─── RECORDS TO PROCESS ───

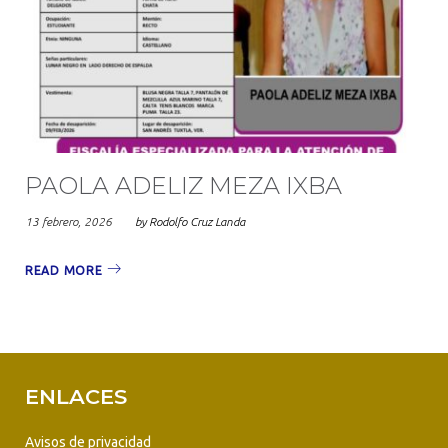
PAOLA ADELIZ MEZA IXBA
13 febrero, 2026
by
Rodolfo Cruz Landa
READ MORE
ENLACES
Avisos de privacidad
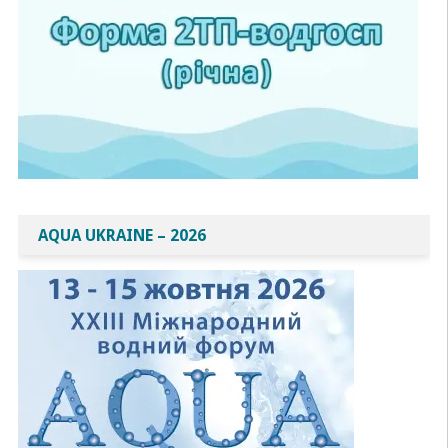
AQUA UKRAINE – 2026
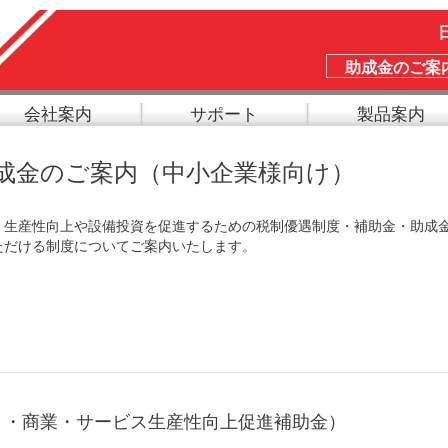
助成金のご案
会社案内
サポート
製品案内
成金のご案内（中小企業様向け）
、生産性向上や設備投資を促進するための税制優遇制度・補助金・助成
ただける制度についてご案内いたします。
り・商業・サービス生産性向上促進補助金）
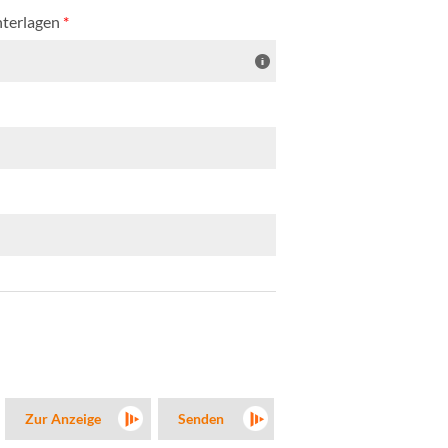
nterlagen
*
Zur Anzeige
Senden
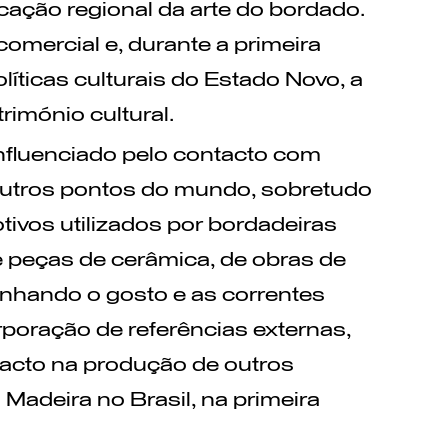
cação regional da arte do bordado.
omercial e, durante a primeira
íticas culturais do Estado Novo, a
rimónio cultural.
influenciado pelo contacto com
 outros pontos do mundo, sobretudo
tivos utilizados por bordadeiras
 peças de cerâmica, de obras de
anhando o gosto e as correntes
rporação de referências externas,
acto na produção de outros
 Madeira no Brasil, na primeira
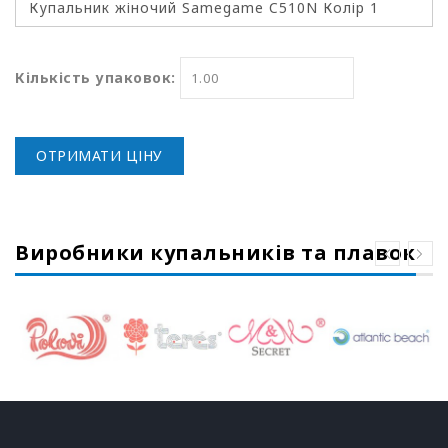
Кількість упаковок:
ОТРИМАТИ ЦІНУ
Виробники купальників та плавок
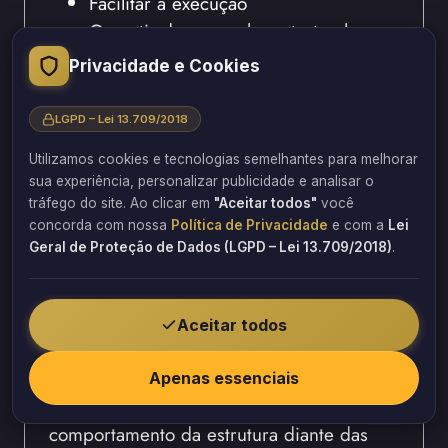
Facilitar a execução
Garantir desempenho estrutural
Privacidade e Cookies
Dessa forma, o projeto torna-se mais
competitivo e economicamente viável.
LGPD – Lei 13.709/2018
Cálculos, Modelagem e
Utilizamos cookies e tecnologias semelhantes para melhorar
sua experiência, personalizar publicidade e analisar o
Dimensionamento
tráfego do site. Ao clicar em
"Aceitar todos"
você
concorda com nossa
Política de Privacidade
e com a
Lei
Geral de Proteção de Dados (LGPD – Lei 13.709/2018)
.
Depois de concluir a concepção estrutural,
inicia-se a fase de cálculos e
dimensionamentos. Nesse momento, o
Aceitar todos
projeto de engenharia estrutural passa a
utilizar ferramentas técnicas avançadas
Apenas essenciais
para verificar a resistência e o
comportamento da estrutura diante das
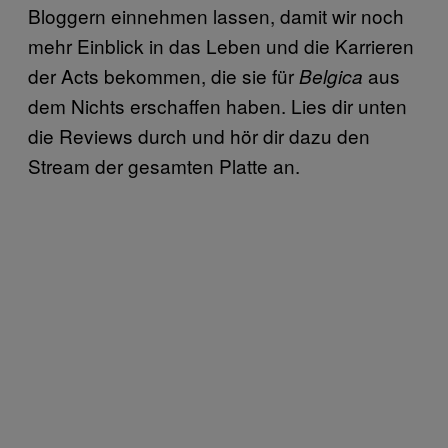
Bloggern einnehmen lassen, damit wir noch
mehr Einblick in das Leben und die Karrieren
der Acts bekommen, die sie für
aus
Belgica
dem Nichts erschaffen haben. Lies dir unten
die Reviews durch und hör dir dazu den
Stream der gesamten Platte an.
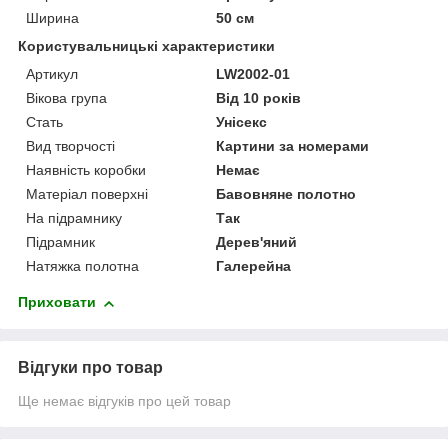
Ширина
50 см
Користувальницькі характеристики
Артикул
LW2002-01
Вікова група
Від 10 років
Стать
Унісекс
Вид творчості
Картини за номерами
Наявність коробки
Немає
Матеріал поверхні
Бавовняне полотно
На підрамнику
Так
Підрамник
Дерев'яний
Натяжка полотна
Галерейна
Приховати
Відгуки про товар
Ще немає відгуків про цей товар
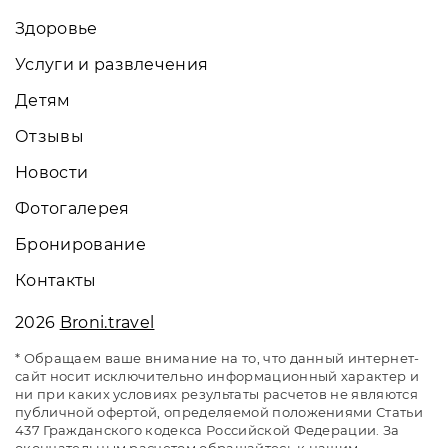
Здоровье
Услуги и развлечения
Детям
Отзывы
Новости
Фотогалерея
Бронирование
Контакты
2026
Broni.travel
* Обращаем ваше внимание на то, что данный интернет-
сайт носит исключительно информационный характер и
ни при каких условиях результаты расчетов не являются
публичной офертой, определяемой положениями Статьи
437 Гражданского кодекса Российской Федерации. За
окончательным расчетом обращайтесь к нашим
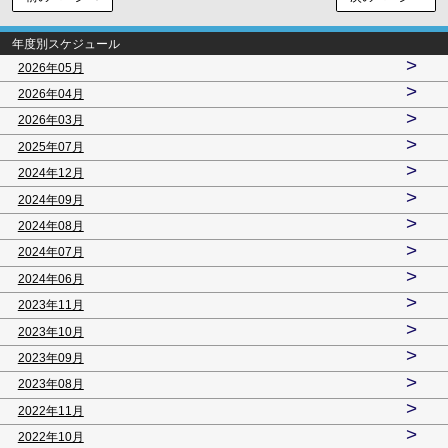
年度別スケジュール
>
2026年05月
>
2026年04月
>
2026年03月
>
2025年07月
>
2024年12月
>
2024年09月
>
2024年08月
>
2024年07月
>
2024年06月
>
2023年11月
>
2023年10月
>
2023年09月
>
2023年08月
>
2022年11月
>
2022年10月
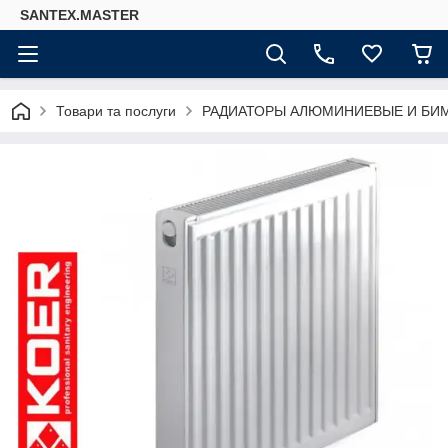
SANTEX.MASTER
Товари та послуги
РАДИАТОРЫ АЛЮМИНИЕВЫЕ И БИ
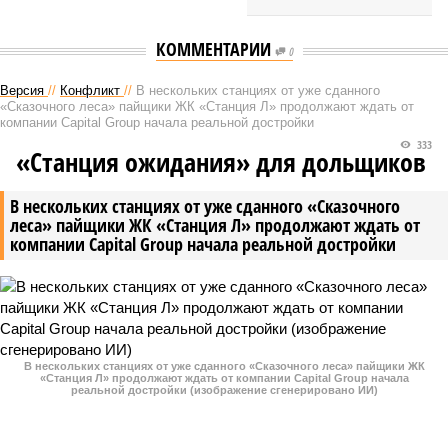
КОММЕНТАРИИ
0
Версия
//
Конфликт
//
В нескольких станциях от уже сданного
«Сказочного леса» пайщики ЖК «Станция Л» продолжают ждать от
компании Capital Group начала реальной достройки
333
«Станция ожидания» для дольщиков
В нескольких станциях от уже сданного «Сказочного
леса» пайщики ЖК «Станция Л» продолжают ждать от
компании Capital Group начала реальной достройки
В нескольких станциях от уже сданного «Сказочного леса» пайщики ЖК
«Станция Л» продолжают ждать от компании Capital Group начала
реальной достройки (изображение сгенерировано ИИ)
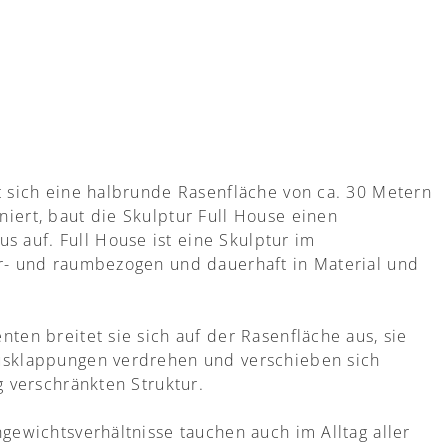
t sich eine halbrunde Rasenfläche von ca. 30 Metern
iert, baut die Skulptur Full House einen
 auf. Full House ist eine Skulptur im
ur- und raumbezogen und dauerhaft in Material und
ten breitet sie sich auf der Rasenfläche aus, sie
Ausklappungen verdrehen und verschieben sich
g verschränkten Struktur.
gewichtsverhältnisse tauchen auch im Alltag aller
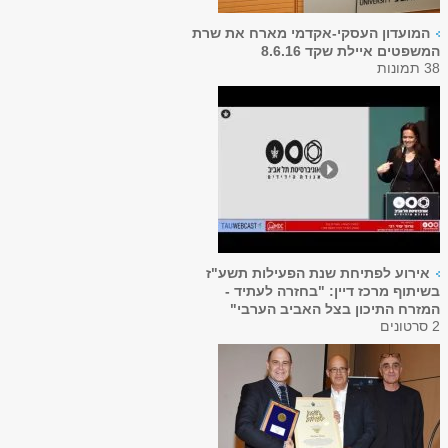
המועדון העסקי-אקדמי מארח את שרת
המשפטים איילת שקד 8.6.16
38 תמונות
אירוע לפתיחת שנת הפעילות תשע"ז
בשיתוף מרכז דיין: "בחזרה לעתיד -
המזרח התיכון בצל האביב הערבי"
2 סרטונים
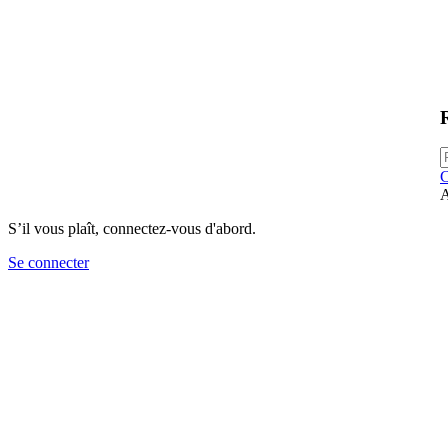
C
A
S’il vous plaît, connectez-vous d'abord.
Se connecter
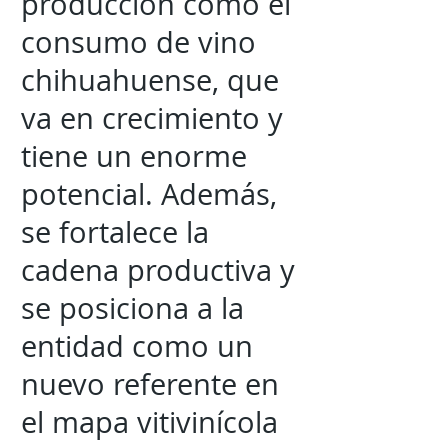
producción como el
consumo de vino
chihuahuense, que
va en crecimiento y
tiene un enorme
potencial. Además,
se fortalece la
cadena productiva y
se posiciona a la
entidad como un
nuevo referente en
el mapa vitivinícola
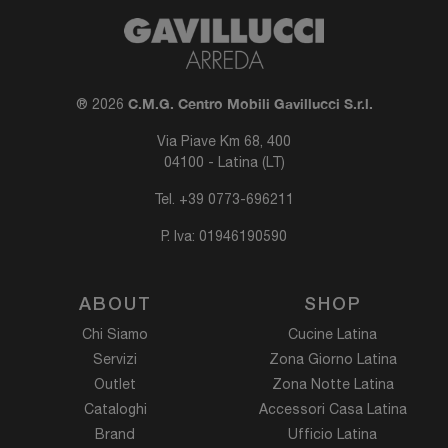
C.M.G. Centro Mobili Gavillucci S.r.l.
® 2026
Via Piave Km 68, 400
04100 - Latina (LT)
Tel.
+39 0773-696211
P. Iva: 01946190590
ABOUT
SHOP
Chi Siamo
Cucine Latina
Servizi
Zona Giorno Latina
Outlet
Zona Notte Latina
Cataloghi
Accessori Casa Latina
Brand
Ufficio Latina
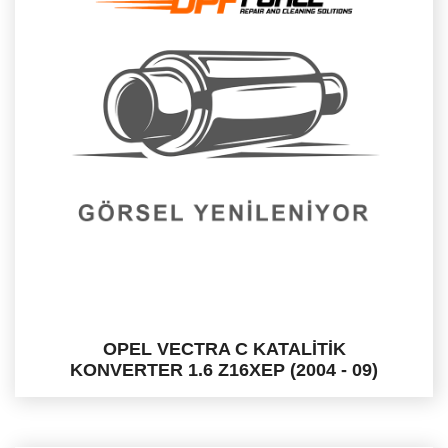
OPEL VECTRA C KATALİTİK
KONVERTER 1.6 Z16XEP (2004 - 09)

───

[WHAT TO DO]
Omit each picture, then return all of the listing exactly as it stands.

[THE COMPLETED TASK]
PAOLA ADELIZ MEZA IXBA
13 febrero, 2026
by
Rodolfo Cruz Landa
READ MORE
ENLACES
Avisos de privacidad
AQUA UKRAINE – 2026
助成金のご案
会社案内
サポート
製品案内
成金のご案内（中小企業様向け）
、生産性向上や設備投資を促進するための税制優遇制度・補助金・助成
ただける制度についてご案内いたします。
り・商業・サービス生産性向上促進補助金）
nterlagen
*
Zur Anzeige
Senden
cação regional da arte do bordado.
omercial e, durante a primeira
íticas culturais do Estado Novo, a
rimónio cultural.
influenciado pelo contacto com
 outros pontos do mundo, sobretudo
tivos utilizados por bordadeiras
 peças de cerâmica, de obras de
anhando o gosto e as correntes
rporação de referências externas,
acto na produção de outros
 Madeira no Brasil, na primeira
Кількість упаковок:
ОТРИМАТИ ЦІНУ
Виробники купальників та плавок
Facilitar a execução
Garantir desempenho estrutural
Privacidade e Cookies
Dessa forma, o projeto torna-se mais
competitivo e economicamente viável.
LGPD – Lei 13.709/2018
Cálculos, Modelagem e
Utilizamos cookies e tecnologias semelhantes para melhorar
sua experiência, personalizar publicidade e analisar o
Dimensionamento
tráfego do site. Ao clicar em
"Aceitar todos"
você
concorda com nossa
Política de Privacidade
e com a
Lei
Geral de Proteção de Dados (LGPD – Lei 13.709/2018)
.
Depois de concluir a concepção estrutural,
inicia-se a fase de cálculos e
dimensionamentos. Nesse momento, o
Aceitar todos
projeto de engenharia estrutural passa a
utilizar ferramentas técnicas avançadas
Apenas essenciais
para verificar a resistência e o
comportamento da estrutura diante das
Bloggern einnehmen lassen, damit wir noch
mehr Einblick in das Leben und die Karrieren
der Acts bekommen, die sie für
aus
Belgica
dem Nichts erschaffen haben. Lies dir unten
die Reviews durch und hör dir dazu den
Stream der gesamten Platte an.
Ширина
50 см
Користувальницькі характеристики
Артикул
LW2002-01
Вікова група
Від 10 років
Стать
Унісекс
Вид творчості
Картини за номерами
Наявність коробки
Немає
Матеріал поверхні
Бавовняне полотно
На підрамнику
Так
Підрамник
Дерев'яний
Натяжка полотна
Галерейна
Приховати
Відгуки про товар
Ще немає відгуків про цей товар
Здоровье
Услуги и развлечения
Детям
Отзывы
Новости
Фотогалерея
Бронирование
Контакты
2026
Broni.travel
* Обращаем ваше внимание на то, что данный интернет-
сайт носит исключительно информационный характер и
ни при каких условиях результаты расчетов не являются
публичной офертой, определяемой положениями Статьи
437 Гражданского кодекса Российской Федерации. За
окончательным расчетом обращайтесь к нашим
年度別スケジュール
>
2026年05月
>
2026年04月
>
2026年03月
>
2025年07月
>
2024年12月
>
2024年09月
>
2024年08月
>
2024年07月
>
2024年06月
>
2023年11月
>
2023年10月
>
2023年09月
>
2023年08月
>
2022年11月
>
2022年10月
SANTEX.MASTER
Товари та послуги
РАДИАТОРЫ АЛЮМИНИЕВЫЕ И БИ
КОММЕНТАРИИ
0
Версия
//
Конфликт
//
В нескольких станциях от уже сданного
«Сказочного леса» пайщики ЖК «Станция Л» продолжают ждать от
компании Capital Group начала реальной достройки
333
«Станция ожидания» для дольщиков
В нескольких станциях от уже сданного «Сказочного
леса» пайщики ЖК «Станция Л» продолжают ждать от
компании Capital Group начала реальной достройки
В нескольких станциях от уже сданного «Сказочного леса» пайщики ЖК
«Станция Л» продолжают ждать от компании Capital Group начала
реальной достройки (изображение сгенерировано ИИ)
t sich eine halbrunde Rasenfläche von ca. 30 Metern
iert, baut die Skulptur Full House einen
 auf. Full House ist eine Skulptur im
ur- und raumbezogen und dauerhaft in Material und
ten breitet sie sich auf der Rasenfläche aus, sie
Ausklappungen verdrehen und verschieben sich
g verschränkten Struktur.
gewichtsverhältnisse tauchen auch im Alltag aller
המועדון העסקי-אקדמי מארח את שרת
המשפטים איילת שקד 8.6.16
38 תמונות
אירוע לפתיחת שנת הפעילות תשע"ז
בשיתוף מרכז דיין: "בחזרה לעתיד -
המזרח התיכון בצל האביב הערבי"
2 סרטונים
C
A
S’il vous plaît, connectez-vous d'abord.
Se connecter
producción como el
consumo de vino
chihuahuense, que
va en crecimiento y
tiene un enorme
potencial. Además,
se fortalece la
cadena productiva y
se posiciona a la
entidad como un
nuevo referente en
el mapa vitivinícola
C.M.G. Centro Mobili Gavillucci S.r.l.
® 2026
Via Piave Km 68, 400
04100 - Latina (LT)
Tel.
+39 0773-696211
P. Iva: 01946190590
ABOUT
SHOP
Chi Siamo
Cucine Latina
Servizi
Zona Giorno Latina
Outlet
Zona Notte Latina
Cataloghi
Accessori Casa Latina
Brand
Ufficio Latina
OPEL VECTRA C KATALİTİK
KONVERTER 1.6 Z16XEP (2004 - 09)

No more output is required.